3) Presstek's products are terrific, widely recognized as the best in their business segment. The company is a major innovator, and is considered the inventor of DI digital imaging printing, holding over 500 printing related patents. Their technology is state of the art and is simply the cheapest and fastest for the vast majority of commercial printing needs. Crucially, the company focuses incessantly on speed and simplification, allowing commercial printers who use their machines to switch quickly between jobs (making smaller print runs more profitably) while utilizing a labor force that does not require as much training as is required to operate their competitor's machines.

Additionally, as Presstek's technology permits the elimination of intermediate steps in the printing process which utilize film and related chemicals, the company is able to situate itself in the marketplace as a "green" company, a positive consideration for many consumers.

4. Finally, and crucially, Presstek's shares now offer a compelling "value and growth" micro cap opportunity. Even after the recent rise in the shares, the market currently values the company at only one time sales, while the company maintains a gross margin of over 32%. The company is expected to return to profitability in 2010 and for the reasons stated above I believe that the results will surprise to the upside.

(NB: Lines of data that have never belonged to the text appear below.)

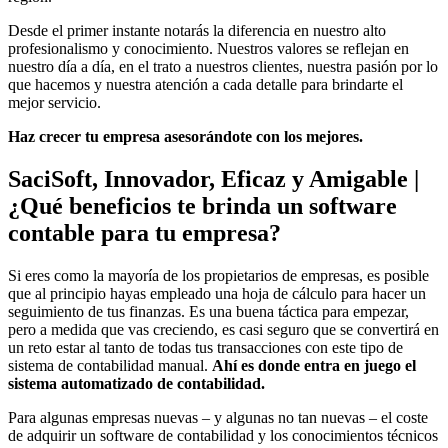
Desde el primer instante notarás la diferencia en nuestro alto
profesionalismo y conocimiento. Nuestros valores se reflejan en
nuestro día a día, en el trato a nuestros clientes, nuestra pasión por lo
que hacemos y nuestra atención a cada detalle para brindarte el
mejor servicio.
Haz crecer tu empresa asesorándote con los mejores.
SaciSoft, Innovador, Eficaz y Amigable |
¿Qué beneficios te brinda un software
contable para tu empresa?
Si eres como la mayoría de los propietarios de empresas, es posible
que al principio hayas empleado una hoja de cálculo para hacer un
seguimiento de tus finanzas. Es una buena táctica para empezar,
pero a medida que vas creciendo, es casi seguro que se convertirá en
un reto estar al tanto de todas tus transacciones con este tipo de
sistema de contabilidad manual.
Ahí es donde entra en juego el
sistema automatizado de contabilidad.
Para algunas empresas nuevas – y algunas no tan nuevas – el coste
de adquirir un software de contabilidad y los conocimientos técnicos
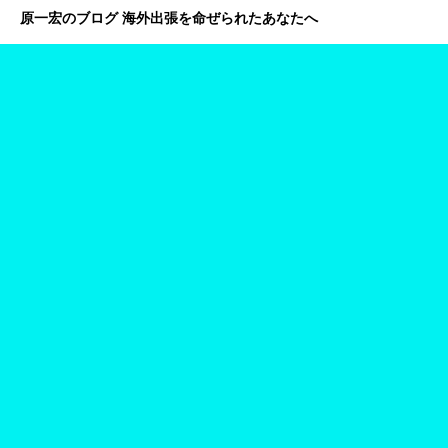
原一宏のブログ 海外出張を命ぜられたあなたへ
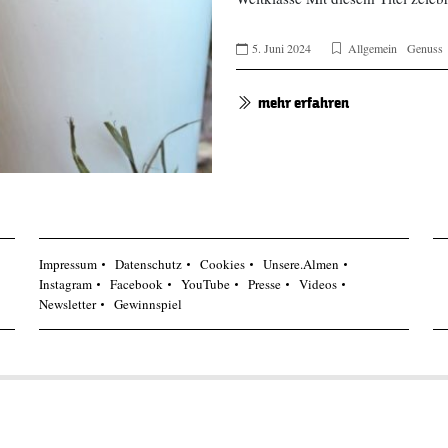
5. Juni 2024
Allgemein
Genuss
mehr erfahren
Impressum
Datenschutz
Cookies
Unsere.Almen
Instagram
Facebook
YouTube
Presse
Videos
Newsletter
Gewinnspiel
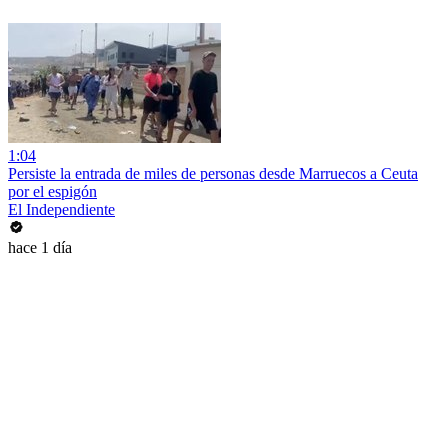
1:04
Persiste la entrada de miles de personas desde Marruecos a Ceuta
por el espigón
El Independiente
hace 1 día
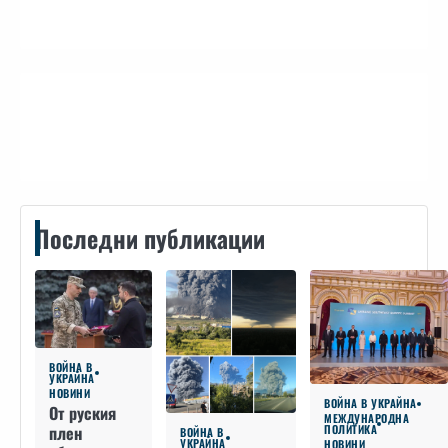
Контакти
Последни публикации
ВОЙНА В
УКРАЙНА
НОВИНИ
ВОЙНА В УКРАЙНА
От руския
МЕЖДУНАРОДНА
плен
ПОЛИТИКА
ВОЙНА В
УКРАЙНА
НОВИНИ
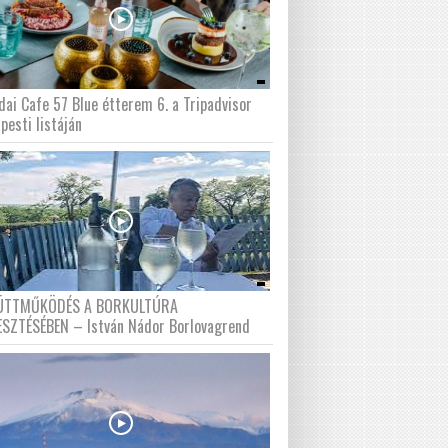
dai Cafe 57 Blue étterem 6. a Tripadvisor
pesti listáján
ÜTTMŰKÖDÉS A BORKULTÚRA
ESZTÉSÉBEN – István Nádor Borlovagrend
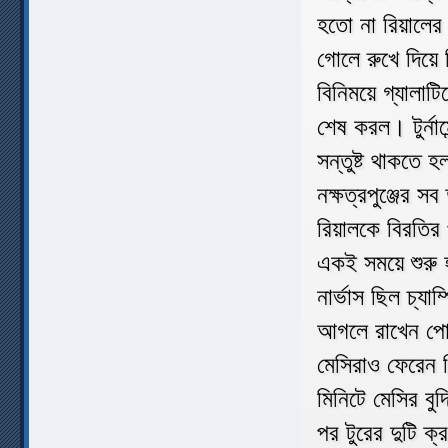
হতো না রিয়ালের।
গোলে রুখে দিয়ে
বিনিময়ে গ্যালাট
শেষ করল। টুর্নাম
সন্তুষ্ট থাকতে 
নক্ষত্রপুঞ্জের স
রিয়ালকে বিরতির 
একই সময়ে শুরু হ
নার্ভাস ছিল চ্য
আগলে রাখেন পোস
মেসিরাও ফেরেন 
মিনিটে মেসির বু
পর টুরের দুটি ক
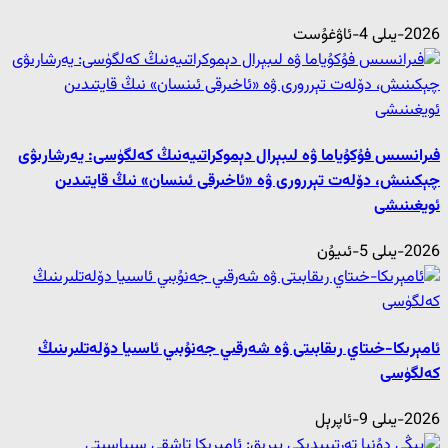
2026-يىلى 4-ئاۋغۇست
فىرانسىس فۇكۇياما ۋە لىبېرال دېموكراتىيەنىڭ كەلگۈسى: يەرشارىۋى
چېكىنىش، دۆلەت تېررورى ۋە «ئاخىرقى ئىنسان» نىڭ قايتىدىن
ئويغىنىشى
2026-يىلى 5-ئىيۇن
ئامېرىكا-خىتاي رىقابىتى ۋە شەرقىي جەنۇبىي ئاسىيا دۆلەتلىرىنىڭ
كەلگۈسى
2026-يىلى 9-ئاپرېل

Though the industries are not related, this share reminds me a great deal of the situation of SeraCare (SRLS) when I wrote "Five Reasons to Buy this Biotech Microcap with Recurrent Revenue" in August of 2009. Like Presstek, SeraCare also had also recently passed through a major regulatory scandal and had a new highly motivated and well qualified management team put in place as a consequence. However, shareholders had been burned and rightfully felt betrayed, and held a 'wait and see' attitude which was a weight on the share price.

Since then, the new management team has continued to rebuild it’s the company's lost credibility, and the shares have risen over 50% since the article was published on Seeking Alpha. I believe that a similar outcome for Presstek is very likely in the coming quarters.